__What to work on__
In the material below, copy out word for word the stretch from the line containing "If you interact" through the line containing "Last updated: 2021-09-02 00:33:07.730553 UTC", including both of those lines.

__Material supplied__

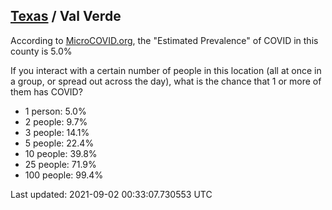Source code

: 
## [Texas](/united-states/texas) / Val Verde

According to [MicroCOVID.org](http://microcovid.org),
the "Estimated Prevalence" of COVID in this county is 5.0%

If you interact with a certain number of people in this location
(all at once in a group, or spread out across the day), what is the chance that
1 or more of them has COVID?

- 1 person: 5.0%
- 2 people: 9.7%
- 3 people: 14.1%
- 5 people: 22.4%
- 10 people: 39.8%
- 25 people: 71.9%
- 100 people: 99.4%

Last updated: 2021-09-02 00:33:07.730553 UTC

---

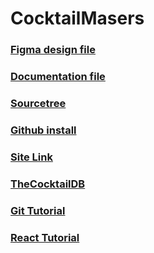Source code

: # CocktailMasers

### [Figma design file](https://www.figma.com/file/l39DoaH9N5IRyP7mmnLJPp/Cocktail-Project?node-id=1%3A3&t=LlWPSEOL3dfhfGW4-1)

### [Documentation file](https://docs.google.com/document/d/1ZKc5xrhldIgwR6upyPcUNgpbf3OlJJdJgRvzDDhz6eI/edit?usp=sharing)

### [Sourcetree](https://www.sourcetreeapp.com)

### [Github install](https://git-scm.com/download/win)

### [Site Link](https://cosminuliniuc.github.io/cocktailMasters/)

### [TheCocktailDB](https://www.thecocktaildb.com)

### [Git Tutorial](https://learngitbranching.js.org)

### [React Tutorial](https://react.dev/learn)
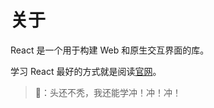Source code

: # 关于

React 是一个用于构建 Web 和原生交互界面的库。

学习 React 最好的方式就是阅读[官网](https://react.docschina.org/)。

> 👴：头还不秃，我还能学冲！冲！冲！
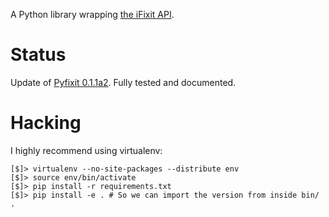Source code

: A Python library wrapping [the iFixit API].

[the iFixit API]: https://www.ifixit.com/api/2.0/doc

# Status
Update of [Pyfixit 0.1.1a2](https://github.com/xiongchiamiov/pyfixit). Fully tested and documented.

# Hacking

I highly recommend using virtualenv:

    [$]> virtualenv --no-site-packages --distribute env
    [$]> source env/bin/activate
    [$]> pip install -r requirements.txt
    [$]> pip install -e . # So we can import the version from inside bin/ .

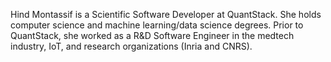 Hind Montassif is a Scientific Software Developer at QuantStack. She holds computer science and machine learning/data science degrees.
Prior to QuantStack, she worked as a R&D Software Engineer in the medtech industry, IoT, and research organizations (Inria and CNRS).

__The completed task__
If you interact with a certain number of people in this location
(all at once in a group, or spread out across the day), what is the chance that
1 or more of them has COVID?

- 1 person: 5.0%
- 2 people: 9.7%
- 3 people: 14.1%
- 5 people: 22.4%
- 10 people: 39.8%
- 25 people: 71.9%
- 100 people: 99.4%

Last updated: 2021-09-02 00:33:07.730553 UTC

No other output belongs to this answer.